How Much Do Corporations Really Pay In Taxes?


President Obama’s fiscal year 2016 budget introduces a 14% tax on approximately $2 trillion in untaxed earnings multinational companies have collectively accumulated. Companies such as Microsoft, Apple, Google, and Pfizer reportedly have stockpiled hundreds of billions of dollars abroad.

How much corporations actually pay in taxes is an ongoing debate on corporate taxation, inversions, and international competitiveness, and the question remains at the core of the tax reform debate in the United States. It’s true that the U.S. has the highest statutory corporate tax rate in the industrialized world, but some argue that corporations don’t pay anything close to the listed rate in the tax code.

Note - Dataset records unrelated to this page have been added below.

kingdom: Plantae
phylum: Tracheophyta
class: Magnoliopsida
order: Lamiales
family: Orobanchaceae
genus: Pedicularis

According to a new study from the nonpartisan Tax Foundation, the United States has the second highest marginal effective tax rate on corporate investment in the developed world at 35.3%—behind only France. Since 2005, 63 countries have cut their statutory corporate tax rate, lowering the average statutory tax rate to 24.4% across the 95 countries surveyed.

[Related: Small Businesses Left Out of Tax Reform Debate]

“The United States is prime for corporate tax reform,” says Jack Mintz, Ph.D., author of the study and director and Palmer Chair in Public Policy at the University of Calgary.  “Instead of following a failed strategy of high rates and narrow bases, the U.S. federal and state governments should seek to reform business tax policies by lowering rates to international levels and broadening bases to make the business tax structure more neutral in application. It is a winning strategy to increase investment and economic growth as well as ensure that the corporate income tax is a stable and more efficient revenue collector.”

Unlike in Canada where income earned and taxes paid by corporations appear to correlate with each other along with explainable economic interruptions, U.S. business taxation is distorting, reports the Tax Foundation study. What’s more, the high corporate income tax rate has become a cause of tax inefficiency and ineffectiveness, leading businesses to excessive tax planning or incentivizing them to leave the U.S. corporate tax system through corporate inversion or other means.